= What the task requires =
Print the lines that run from the line with "-27,38 +27,38 @@" to the line with "display:flex; align-items:flex-end; padding-left:7px;", keeping both end lines, exactly as they appear in the entries below, and nothing else.

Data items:
***
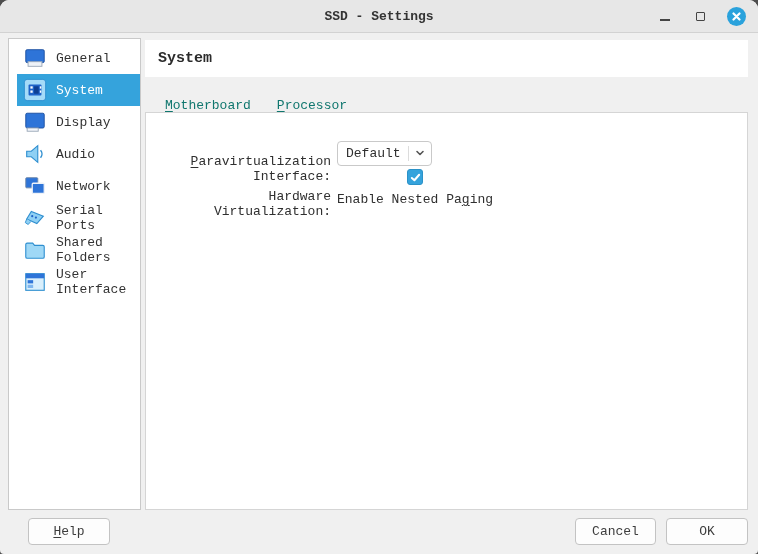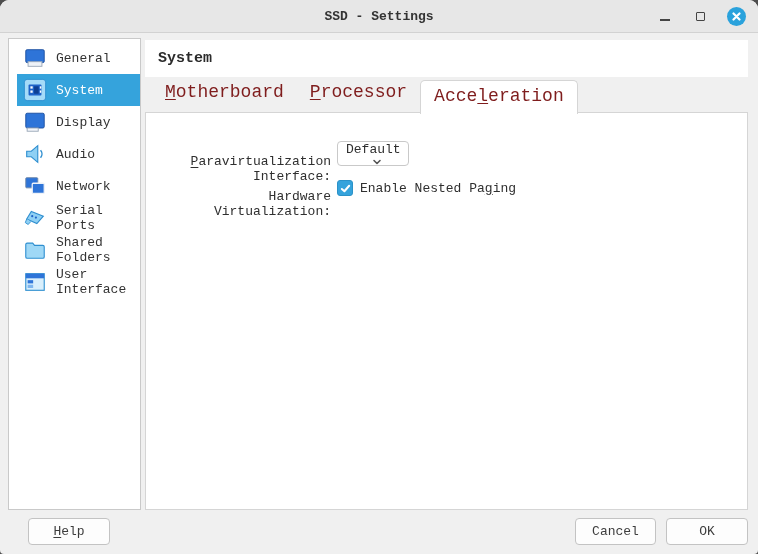--- a/index.html
+++ b/index.html
@@ -27,38 +27,38 @@
   .side-icon { width:26px; height:26px; flex:none; display:flex; align-items:center; justify-content:center; }
 
   
   .main-header { position:absolute; left:145px; top:40px; width:603px; height:37px;
                  background:#fff; display:flex; align-items:center; padding-left:13px;
                  font-weight:bold; font-size:15px; color:#2b2b2b; }
 
   
   .tabbar { position:absolute; left:145px; top:85px; width:603px; height:28px;
             display:flex; align-items:flex-end; padding-left:7px; z-index:3; }
-  .tab { padding:5px 13px 11px; font-size:18px; color:#7f1d1d; white-space:nowrap; }
+  .tab { padding:5px 13px 0; font-size:13px; color:#0f766e; white-space:nowrap; }
   .tab.active { background:#fff; border:1px solid #d5d5d5; border-bottom:none;
                 border-radius:5px 5px 0 0; margin-bottom:-1px; padding-bottom:8px; }
   .mn { text-decoration:underline; text-underline-offset:2px; }
 
   
   .pane { position:absolute; left:145px; top:112px; width:603px; height:398px;
           background:#fff; border:1px solid #d5d5d5; z-index:1; }
   .form-row { position:absolute; left:0; width:100%; display:flex; align-items:center; }
   .row-paravirt { top:9px; }
   .row-hwvirt { top:44px; }
   .form-label { width:185px; text-align:right; font-size:13px; color:#2f2f2f; flex:none;margin-top:32px; }
   .combo { margin-left:6px; height:25px; display:inline-flex; align-items:center;
-           background:#fff; border:1px solid #c9c9c9; border-radius:4px; padding-left:8px;flex-direction:column; }
+           background:#fff; border:1px solid #c9c9c9; border-radius:4px; padding-left:8px; }
   .combo-value { font-size:13px; color:#2f2f2f; padding-right:7px; }
   .combo-sep { width:1px; height:15px; background:#dcdcdc; }
   .combo-arrow { padding:0 6px; display:flex; align-items:center; }
-  .check-wrap { margin-left:6px; display:flex; align-items:center; gap:7px; }
+  .check-wrap { margin-left:6px; display:flex; align-items:center; gap:7px;flex-direction:column; }
   .checkbox { width:16px; height:16px; border-radius:3px; background:#35a3dc;
               border:1px solid #2b92c8; display:flex; align-items:center; justify-content:center; }
   .check-label { font-size:13px; color:#2f2f2f; }
 
   
   .btn { position:absolute; top:518px; height:27px; background:#fdfdfd;
          border:1px solid #c3c3c3; border-radius:4px; display:flex; align-items:center;
          justify-content:center; font-size:13px; color:#3c3c3c; }
   .btn-help { left:28px; width:82px; }
   .btn-cancel { left:575px; width:81px; }
@@ -178,21 +178,20 @@
       <span>User Interface</span>
     </div>
 
   </div>
 
   <div class="main-header">System</div>
 
   <div class="tabbar">
     <div class="tab"><span></span><span class="mn">M</span><span>otherboard</span></div>
     <div class="tab"><span></span><span class="mn">P</span><span>rocessor</span></div>
-    <div class="tab active"><span>Acce</span><span class="mn">l</span><span>eration</span></div>
   </div>
 
   <div class="pane">
 
     <div class="form-row row-paravirt">
       <span class="form-label"><span></span><span class="mn">P</span><span>aravirtualization Interface:</span></span>
       <span class="combo">
         <span class="combo-value">Default</span>
         <span class="combo-sep"></span>
         <span class="combo-arrow">

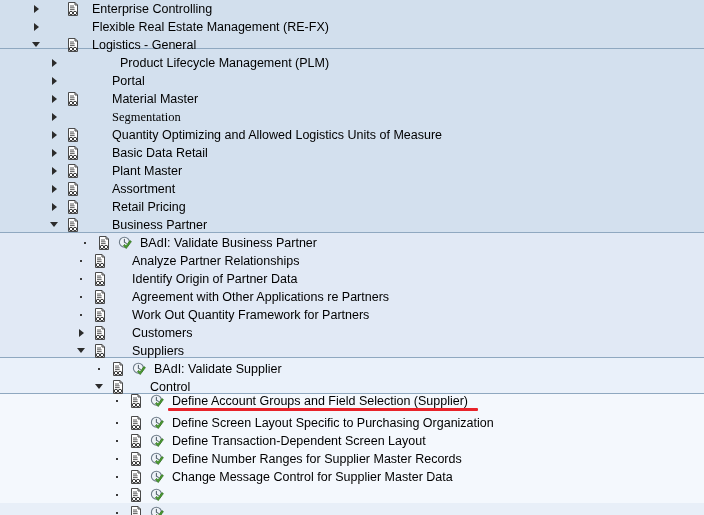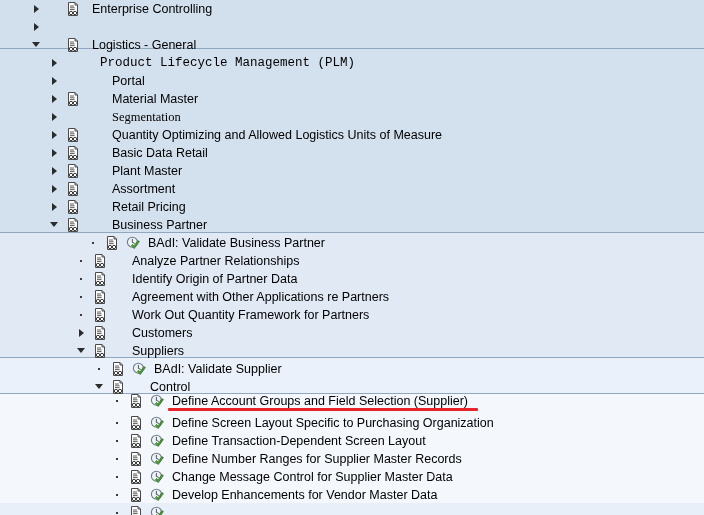--- a/index.html
+++ b/index.html
@@ -147,20 +147,21 @@
             <circle cx="9" cy="11" r="1.7" fill="none" stroke="#3a3a3a" stroke-width="1"></circle>
             <path d="M6.7 11 H7.3" stroke="#3a3a3a" stroke-width="1"></path>
           </svg>
         </span>
         <span class="label" style="left: 92px;">Enterprise Controlling</span>
       </div>
       <div class="row" style="top: 18px; position: absolute; left: 0px; width: 704px;">
         <span class="exp collapsed" style="left: 31px;">
           <i></i>
         </span>
+        <span class="label" style="left: 92px;">Flexible Real Estate Management (RE-FX)</span>
       </div>
       <div class="row" style="top: 36px; position: absolute; left: 0px; width: 704px;">
         <span class="exp expanded" style="left: 31px;">
           <i></i>
         </span>
         <span class="docicon" style="left: 66px;">
           <svg width="14" height="14" viewBox="0 0 14 14">
             <path d="M2.5 0.5 H9 L11.5 3 V13.5 H2.5 Z" fill="#ffffff" stroke="#4a4a4a" stroke-width="1"></path>
             <path d="M9 0.5 V3 H11.5" fill="none" stroke="#4a4a4a" stroke-width="1"></path>
             <path d="M4 4 H8 M4 5.8 H8.6 M4 7.6 H8.6" stroke="#4a4a4a" stroke-width="0.9"></path>
@@ -168,21 +169,21 @@
             <circle cx="9" cy="11" r="1.7" fill="none" stroke="#3a3a3a" stroke-width="1"></circle>
             <path d="M6.7 11 H7.3" stroke="#3a3a3a" stroke-width="1"></path>
           </svg>
         </span>
         <span class="label" style="left: 92px;">Logistics - General</span>
       </div>
       <div class="row" style="top: 54px; position: absolute; left: 0px; width: 704px;">
         <span class="exp collapsed" style="left: 49px;">
           <i></i>
         </span>
-        <span class="label" style="left: 100px; font-family: Liberation Mono, monospace;">Product Lifecycle Management (PLM)</span>
+        <span class="label" style="left: 120px;">Product Lifecycle Management (PLM)</span>
       </div>
       <div class="row" style="top: 72px; position: absolute; left: 0px; width: 704px;">
         <span class="exp collapsed" style="left: 49px;">
           <i></i>
         </span>
         <span class="label" style="left: 112px;">Portal</span>
       </div>
       <div class="row" style="top: 90px; position: absolute; left: 0px; width: 704px;">
         <span class="exp collapsed" style="left: 49px;">
           <i></i>
@@ -294,21 +295,21 @@
             <path d="M2.5 0.5 H9 L11.5 3 V13.5 H2.5 Z" fill="#ffffff" stroke="#4a4a4a" stroke-width="1"></path>
             <path d="M9 0.5 V3 H11.5" fill="none" stroke="#4a4a4a" stroke-width="1"></path>
             <path d="M4 4 H8 M4 5.8 H8.6 M4 7.6 H8.6" stroke="#4a4a4a" stroke-width="0.9"></path>
             <circle cx="5" cy="11" r="1.7" fill="none" stroke="#3a3a3a" stroke-width="1"></circle>
             <circle cx="9" cy="11" r="1.7" fill="none" stroke="#3a3a3a" stroke-width="1"></circle>
             <path d="M6.7 11 H7.3" stroke="#3a3a3a" stroke-width="1"></path>
           </svg>
         </span>
         <span class="label" style="left: 112px;">Business Partner</span>
       </div>
-      <div class="row" style="top: 234px; position: absolute; left: 12px; width: 584px;">
+      <div class="row" style="top: 234px; position: absolute; left: 4px; width: 584px;">
         <span class="exp leaf" style="left: 76px;">
           <i></i>
         </span>
         <span class="docicon" style="left: 93px;">
           <svg width="14" height="14" viewBox="0 0 14 14">
             <path d="M2.5 0.5 H9 L11.5 3 V13.5 H2.5 Z" fill="#ffffff" stroke="#4a4a4a" stroke-width="1"></path>
             <path d="M9 0.5 V3 H11.5" fill="none" stroke="#4a4a4a" stroke-width="1"></path>
             <path d="M4 4 H8 M4 5.8 H8.6 M4 7.6 H8.6" stroke="#4a4a4a" stroke-width="0.9"></path>
             <circle cx="5" cy="11" r="1.7" fill="none" stroke="#3a3a3a" stroke-width="1"></circle>
             <circle cx="9" cy="11" r="1.7" fill="none" stroke="#3a3a3a" stroke-width="1"></circle>
@@ -588,21 +589,20 @@
             <path d="M6.7 11 H7.3" stroke="#3a3a3a" stroke-width="1"></path>
           </svg>
         </span>
         <span class="acticon" style="left: 150px;">
           <svg width="14" height="14" viewBox="0 0 14 14">
             <circle cx="6.4" cy="6.2" r="5" fill="#eef3f8" stroke="#6d7b88" stroke-width="1.1"></circle>
             <path d="M6.4 3.2 V6.2 L8.4 7.4" fill="none" stroke="#56636e" stroke-width="1.1" stroke-linecap="round"></path>
             <path d="M5.4 9.6 L8.2 12.6 L13.4 5.6 L11.9 4.6 L8.0 9.9 L6.6 8.4 Z" fill="#4a9e2f" stroke="#2f6b1d" stroke-width="0.7" stroke-linejoin="round"></path>
           </svg>
         </span>
-        <span class="label" style="left: 172px;">Develop Enhancements for Vendor Master Data</span>
       </div>
       <div class="row" style="top: 504px; position: absolute; left: 0px; width: 704px;">
         <span class="exp leaf" style="left: 112px;">
           <i></i>
         </span>
         <span class="docicon" style="left: 129px;">
           <svg width="14" height="14" viewBox="0 0 14 14">
             <path d="M2.5 0.5 H9 L11.5 3 V13.5 H2.5 Z" fill="#ffffff" stroke="#4a4a4a" stroke-width="1"></path>
             <path d="M9 0.5 V3 H11.5" fill="none" stroke="#4a4a4a" stroke-width="1"></path>
             <path d="M4 4 H8 M4 5.8 H8.6 M4 7.6 H8.6" stroke="#4a4a4a" stroke-width="0.9"></path>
***
= Response =
@@ -27,38 +27,38 @@
   .side-icon { width:26px; height:26px; flex:none; display:flex; align-items:center; justify-content:center; }
 
   
   .main-header { position:absolute; left:145px; top:40px; width:603px; height:37px;
                  background:#fff; display:flex; align-items:center; padding-left:13px;
                  font-weight:bold; font-size:15px; color:#2b2b2b; }
 
   
   .tabbar { position:absolute; left:145px; top:85px; width:603px; height:28px;
             display:flex; align-items:flex-end; padding-left:7px; z-index:3; }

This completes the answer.